If you are a first time landlord sometimes it can seem that Letting Agents are speaking a different language.

“Have you got your EPC, EICR. No, that’s an EIC, how about your Gas Safety, sorry that’s a service record”. It is a minefield that even we struggle to make our way through, so I thought it might be helpful to put together a quick guide on the three main safety certificates you will need, and the pitfalls that can come along with them.

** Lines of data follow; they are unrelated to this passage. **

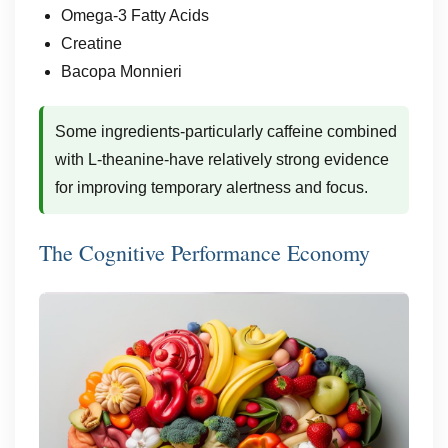
Omega-3 Fatty Acids
Creatine
Bacopa Monnieri
Some ingredients-particularly caffeine combined
with L-theanine-have relatively strong evidence
for improving temporary alertness and focus.
The Cognitive Performance Economy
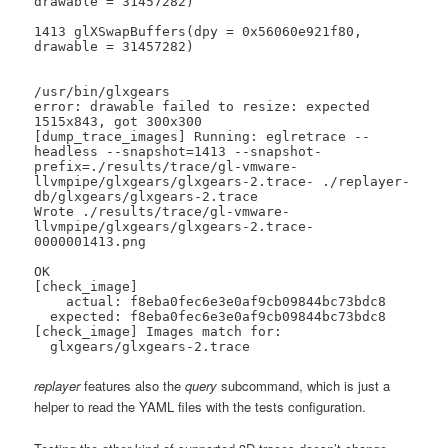
drawable = 31457282)

1413 glXSwapBuffers(dpy = 0x56060e921f80, 
drawable = 31457282)

/usr/bin/glxgears

error: drawable failed to resize: expected 
1515x843, got 300x300

[dump_trace_images] Running: eglretrace --
headless --snapshot=1413 --snapshot-
prefix=./results/trace/gl-vmware-
llvmpipe/glxgears/glxgears-2.trace- ./replayer-
db/glxgears/glxgears-2.trace

Wrote ./results/trace/gl-vmware-
llvmpipe/glxgears/glxgears-2.trace-
0000001413.png

OK

[check_image]

    actual: f8eba0fec6e3e0af9cb09844bc73bdc8

  expected: f8eba0fec6e3e0af9cb09844bc73bdc8

[check_image] Images match for:

  glxgears/glxgears-2.trace
replayer
features also the
query
subcommand, which is just a
helper to read the YAML files with the tests configuration.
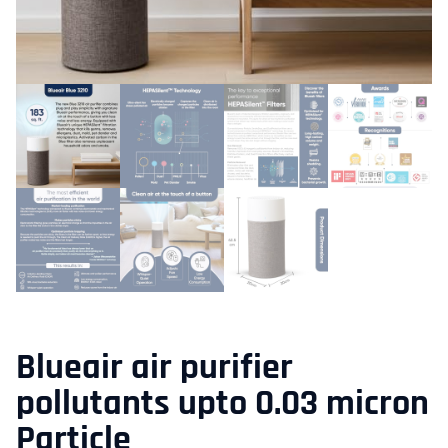
Blueair air purifier
pollutants upto 0.03 micron
Particle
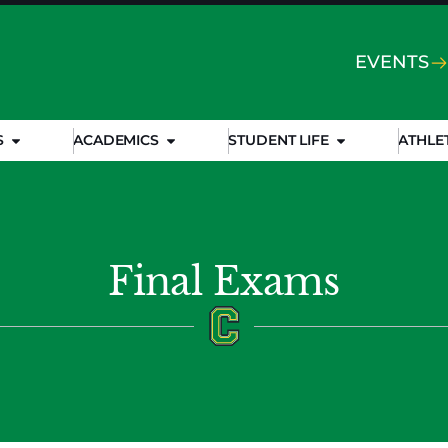
EVENTS
S
ACADEMICS
STUDENT LIFE
ATHLE
Final Exams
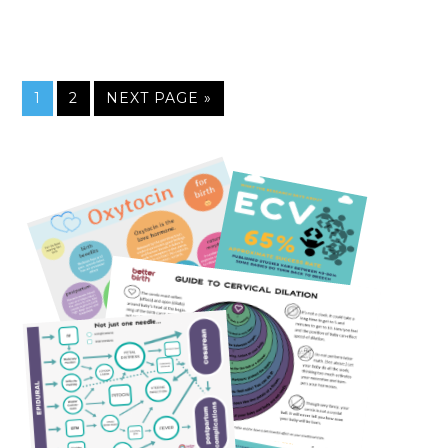
1
2
NEXT PAGE »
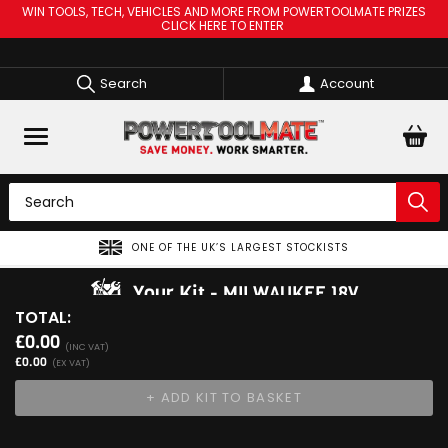
WIN TOOLS, TECH, VEHICLES AND MORE FROM POWERTOOLMATE PRIZES
CLICK HERE TO ENTER
Search
Account
ONE OF THE UK’S LARGEST STOCKISTS
Your Kit
MILWAUKEE 18V
TOTAL:
View Kit
£0.00
Add Your 1st Product
(INC VAT)
£0.00
(EX VAT)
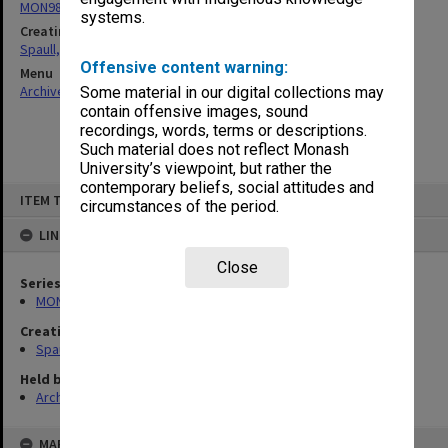
MON981: Research and teaching files
systems.
Creating entity
Spaull, Andrew David
Offensive content warning:
Menu
Archives Collections
|
Browse non-digitised items
Some material in our digital collections may
contain offensive images, sound
recordings, words, terms or descriptions.
Such material does not reflect Monash
University’s viewpoint, but rather the
contemporary beliefs, social attitudes and
Skip
ITEM TYPE: ITEM
to
circumstances of the period.
content
LINKED TO
Close
Series
MON981: Research and teaching files
Creating entity
Spaull, Andrew David
Held by
Archives
MAP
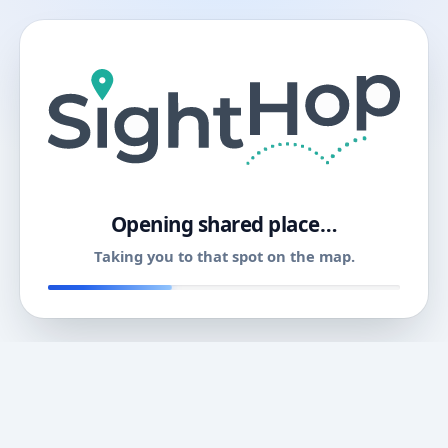
11
Opening shared place…
Taking you to that spot on the map.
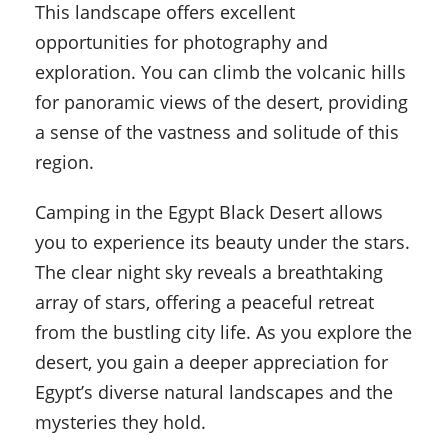
This landscape offers excellent
opportunities for photography and
exploration. You can climb the volcanic hills
for panoramic views of the desert, providing
a sense of the vastness and solitude of this
region.
Camping in the Egypt Black Desert allows
you to experience its beauty under the stars.
The clear night sky reveals a breathtaking
array of stars, offering a peaceful retreat
from the bustling city life. As you explore the
desert, you gain a deeper appreciation for
Egypt’s diverse natural landscapes and the
mysteries they hold.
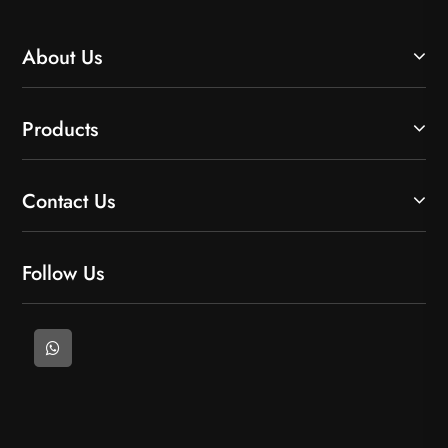
About Us
Products
Contact Us
Follow Us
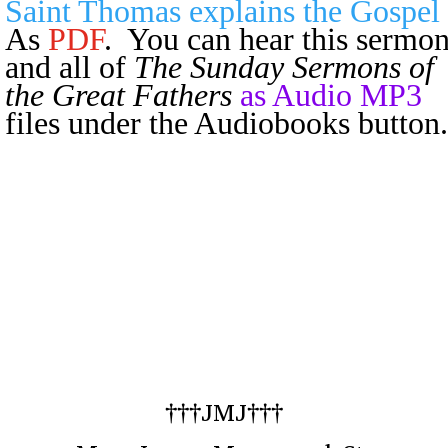
Saint Thomas explains the Gospel
As
PDF
. You can hear this sermo
and all of
The Sunday Sermons of
the Great Fathers
as Audio MP3
files under the Audiobooks button.
†††JMJ†††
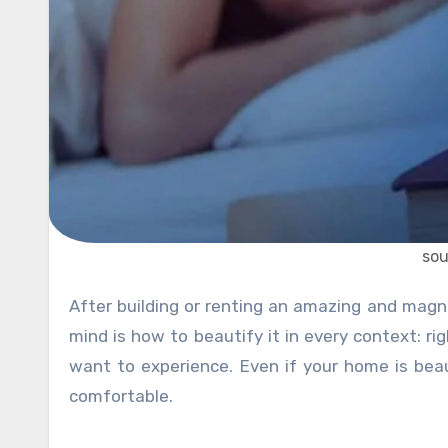
sou
After building or renting an amazing and magnificent home or office, the next thing that starts ringing in your
mind is how to beautify it in every context: r
want to experience. Even if your home is beaut
comfortable.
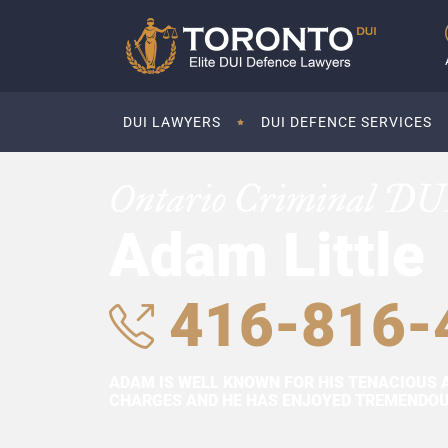
DUI LAWYERS
DUI DEFENCE SERVICES
Ontario Criminal DU
Adam Little
416-816-
ADAM IS WELL KNOWN FOR HIS TENACIOUS 
CHARGES AND HE HAS ENJOYED TREMENDOUS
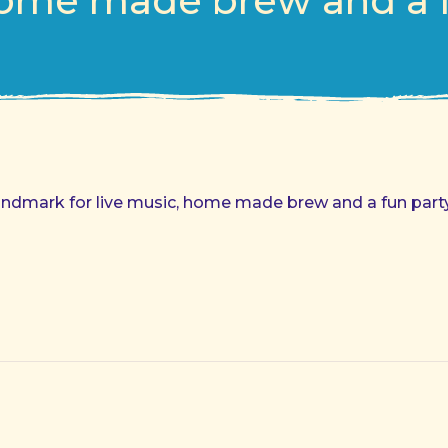
ome made brew and a f
andmark for live music, home made brew and a fun party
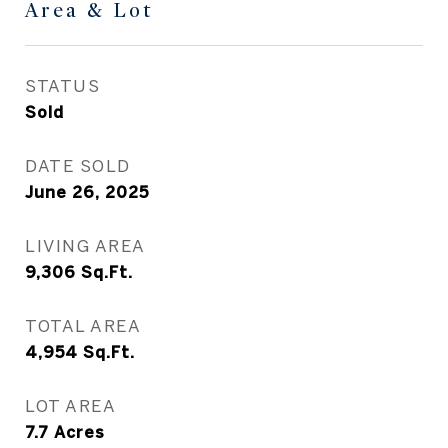
Area & Lot
STATUS
Sold
DATE SOLD
June 26, 2025
LIVING AREA
9,306
Sq.Ft.
TOTAL AREA
4,954
Sq.Ft.
LOT AREA
7.7
Acres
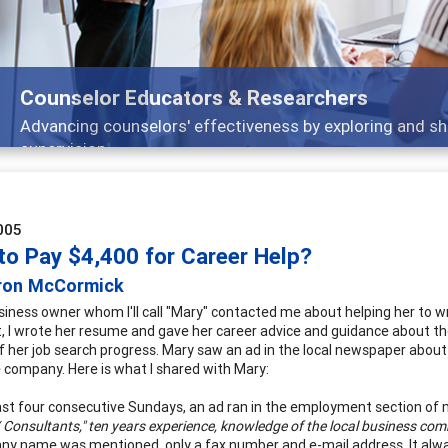
ducators & Researchers
lors' effectiveness by exploring and sharing strategies th
005
to Pay $4,400 for Career Help?
ron McCormick
usiness owner whom I'll call "Mary" contacted me about helping her to 
nt, I wrote her resume and gave her career advice and guidance about 
f her job search progress. Mary saw an ad in the local newspaper about
 company. Here is what I shared with Mary:
ast four consecutive Sundays, an ad ran in the employment section of 
 Consultants," ten years experience, knowledge of the local business com
y name was mentioned, only a fax number and e-mail address. It alwa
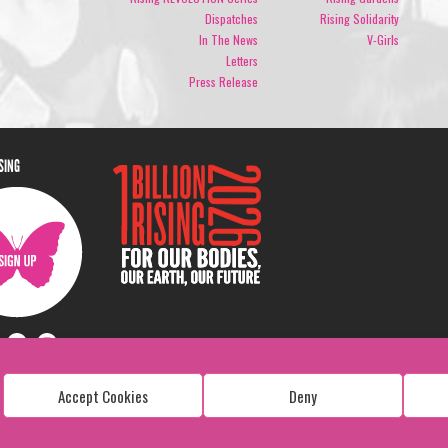
Dispatches
Rising Solidarity
In The News
V-Girls
Letters
Press Release
ISING
Accept Cookies
Deny
Copyright: 1 Billion Rising
All Rights Reserved. 2026
Design:
Viva & Co.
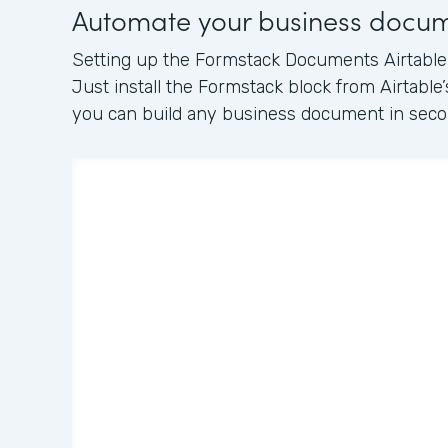
Automate your business docu
Setting up the Formstack Documents Airtable i
Just install the Formstack block from Airtable’
you can build any business document in seco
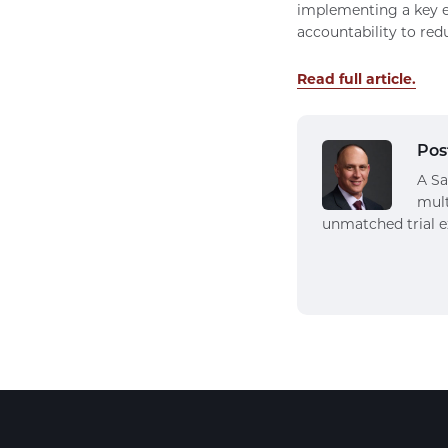
implementing a key e
accountability to red
Read full article.
Pos
A Sa
mult
unmatched trial e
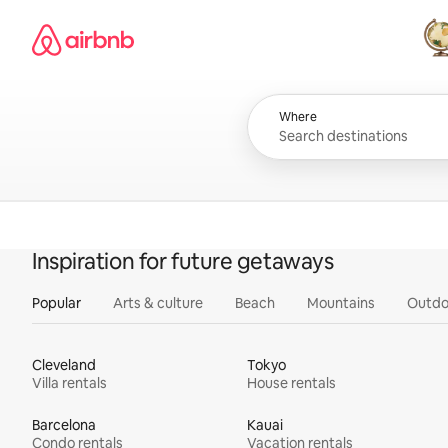
Skip
Airbnb homepage
to
content
All
Where
Inspiration for future getaways
Popular
Arts & culture
Beach
Mountains
Outdo
Cleveland
Tokyo
Villa rentals
House rentals
Barcelona
Kauai
Condo rentals
Vacation rentals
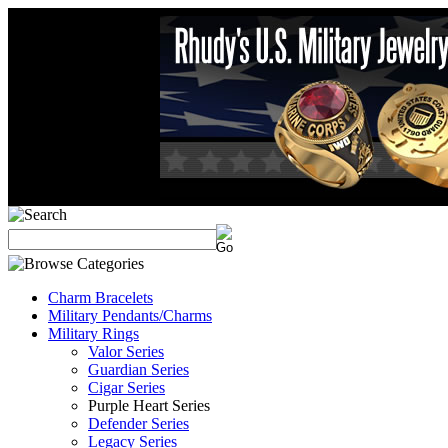
Charm Bracelets
Military Pendants/Charms
Military Rings
Valor Series
Guardian Series
Cigar Series
Purple Heart Series
Defender Series
Legacy Series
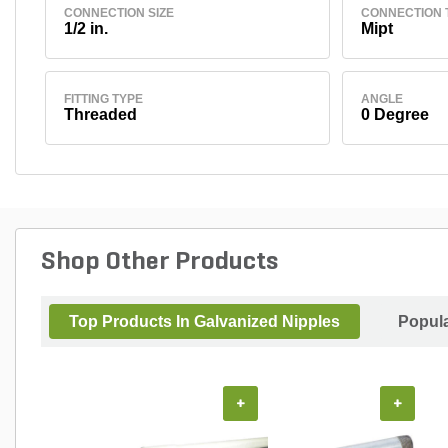
CONNECTION SIZE
CONNECTION 
1/2 in.
Mipt
FITTING TYPE
ANGLE
Threaded
0 Degree
Shop Other Products
Top Products In Galvanized Nipples
Popul
+
+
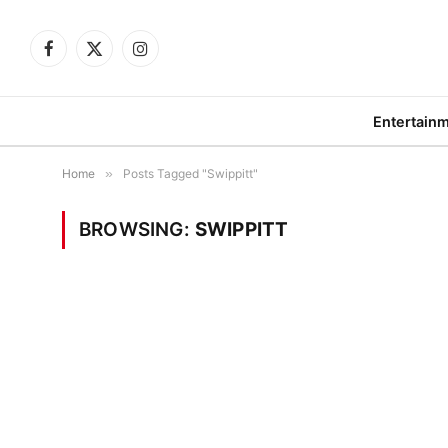
Facebook
X
Instagram
(Twitter)
Entertain
Home
»
Posts Tagged "Swippitt"
BROWSING:
SWIPPITT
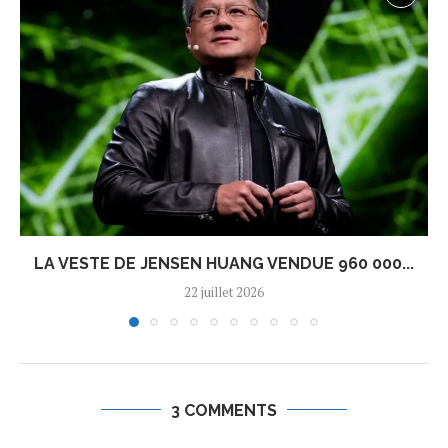
LA VESTE DE JENSEN HUANG VENDUE 960 000...
22 juillet 2026
3 COMMENTS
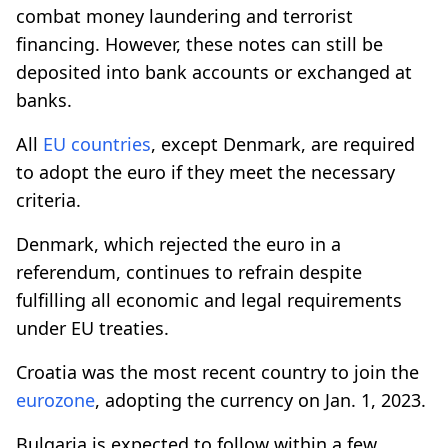
combat money laundering and terrorist
financing. However, these notes can still be
deposited into bank accounts or exchanged at
banks.
All
EU countries
, except Denmark, are required
to adopt the euro if they meet the necessary
criteria.
Denmark, which rejected the euro in a
referendum, continues to refrain despite
fulfilling all economic and legal requirements
under EU treaties.
Croatia was the most recent country to join the
eurozone
, adopting the currency on Jan. 1, 2023.
Bulgaria is expected to follow within a few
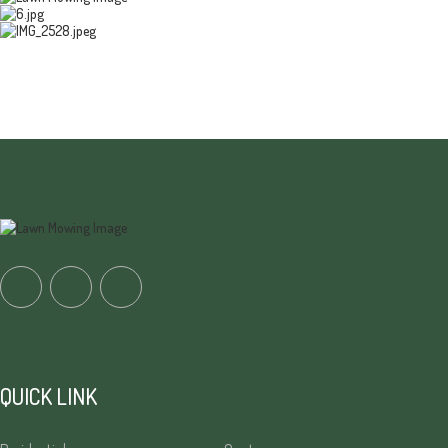
QUICK LINK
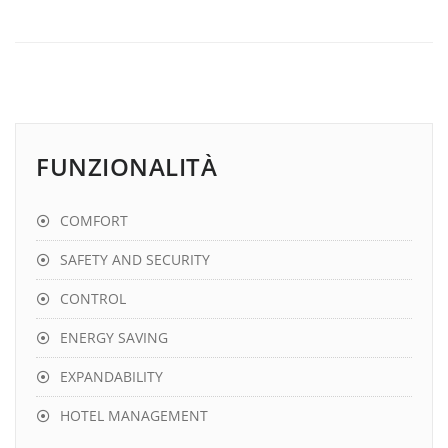
FUNZIONALITÀ
COMFORT
SAFETY AND SECURITY
CONTROL
ENERGY SAVING
EXPANDABILITY
HOTEL MANAGEMENT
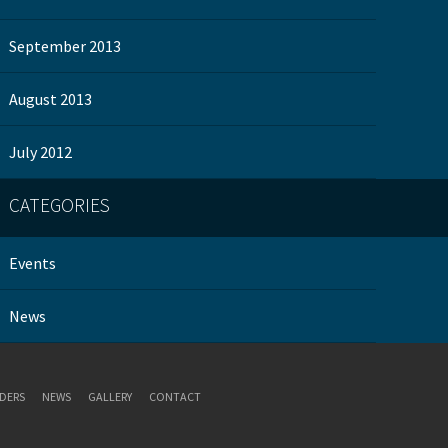
September 2013
August 2013
July 2012
CATEGORIES
Events
News
DERS
NEWS
GALLERY
CONTACT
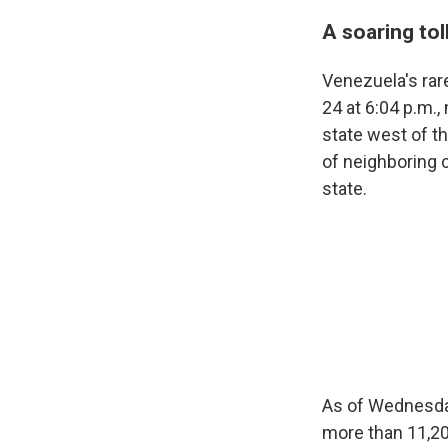
A soaring to
Venezuela's ra
24 at 6:04 p.m.
state west of t
of neighboring 
state.
As of Wednesday
more than 11,20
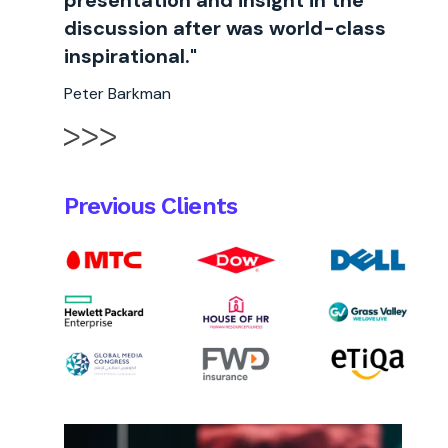
presentation and insight in the
discussion after was world-class
inspirational."
Peter Barkman
Previous Clients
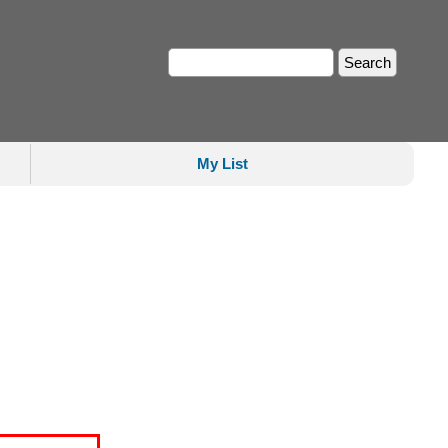
My List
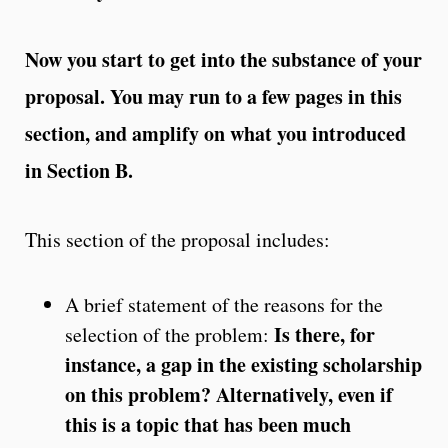
Now you start to get into the substance of your
proposal. You may run to a few pages in this
section, and amplify on what you introduced
in Section B.
This section of the proposal includes:
A brief statement of the reasons for the
Is there, for
selection of the problem:
instance, a gap in the existing scholarship
on this problem? Alternatively, even if
this is a topic that has been much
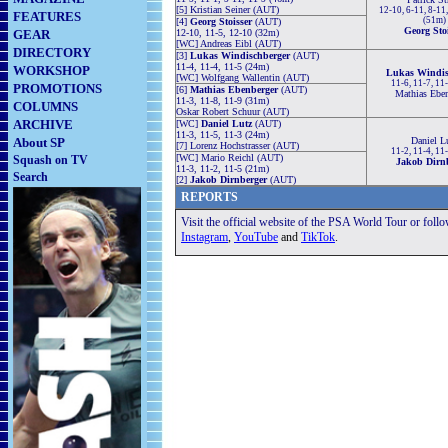
[5] Kristian Seiner (AUT)
12-10, 6-11, 8-11,
FEATURES
(51m)
[4]
Georg Stoisser
(AUT)
Georg Stoi
GEAR
12-10, 11-5, 12-10 (32m)
[WC] Andreas Eibl (AUT)
DIRECTORY
[3]
Lukas Windischberger
(AUT)
11-4, 11-4, 11-5 (24m)
WORKSHOP
Lukas Windis
[WC] Wolfgang Wallentin (AUT)
11-6, 11-7, 11
PROMOTIONS
[6]
Mathias Ebenberger
(AUT)
Mathias Eben
11-3, 11-8, 11-9 (31m)
COLUMNS
Oskar Robert Schuur (AUT)
ARCHIVE
[WC]
Daniel Lutz
(AUT)
11-3, 11-5, 11-3 (24m)
About SP
Daniel L
[7] Lorenz Hochstrasser (AUT)
11-2, 11-4, 11
[WC] Mario Reichl (AUT)
Squash on TV
Jakob Dirn
11-3, 11-2, 11-5 (21m)
Search
[2]
Jakob Dirnberger
(AUT)
REPORTS
Visit the official website of the PSA World Tour or foll
Instagram
,
YouTube
and
TikTok
.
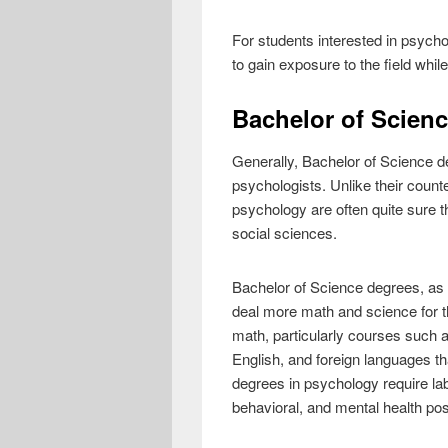
For students interested in psychol
to gain exposure to the field while
Bachelor of Scien
Generally, Bachelor of Science de
psychologists. Unlike their coun
psychology are often quite sure the
social sciences.
Bachelor of Science degrees, as t
deal more math and science for th
math, particularly courses such a
English, and foreign languages th
degrees in psychology require lab
behavioral, and mental health po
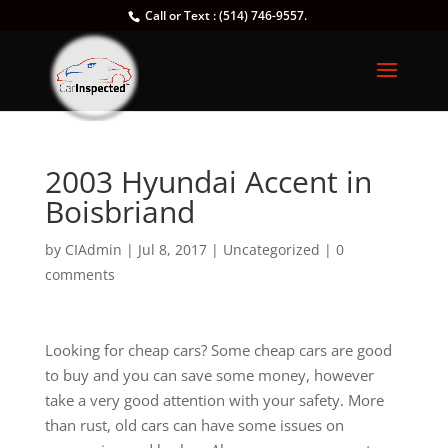
Call or Text : (514) 746-9557.
2003 Hyundai Accent in
Boisbriand
by
CIAdmin
|
Jul 8, 2017
|
Uncategorized
|
0
comments
Looking for cheap cars? Some cheap cars are good
to buy and you can save some money, however
take a very good attention with your safety. More
than rust, old cars can have some issues on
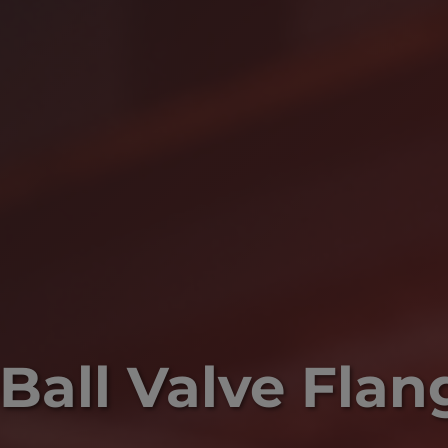
Ball Valve Flan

  • Energy Performance Certificate (EPC)- If you have spent any time at all trudging through Rightmove you will undoubtedly have seen the rainbow color charts on each of the adverts, hopefully. These charts rate the energy efficiency of a property, ranging from an A to G, much like the old GCSE scores. There are a number of items that can affect the final score of a home, has it got cavity wall insulation, a combi-boiler etc. The two main bits of information to know here are that current guidelines are that a property has to above an F rating to be legally rented, however, this is due to change come 2025, when the minimum rating will be a C. This is important to take into account when looking for a new property, as it could be an unexpected additional cost two years down the line if you don’t do the proper research.
  • Gas Safety Certificate- this is commonly confused by the layman as being the same as an annual boiler service, the main difference being that the gas engineer here should, again hopefully, test all gas appliances within the home, including gas hobs, fireplaces etc. These are required annually, and have been a part of the lettings requirements since 1998.
  • Electrical Installation Condition Report (EICR)- the third, and perhaps least well known, of the safety certificate trifecta. Entered into law in 2019 these are the newest of the legislative certificates, and they have brought a whole host of confusion. At their most basic, the EICR checks to make sure that the electrical system in a property are up to regulation (the 18th edition specifically). Where this can become tricky is if some electrical work has been carried out you should receive something called an EIC, helpful in that it sounds exactly the same. This certificate will only be valid for the works carried out, not the whole property, UNLESS there has been a full re-wire, in which case it is absolutely fine. Confusing right?

Hopefully, if this helps at least one person with their next purchase, then it was worth typing out.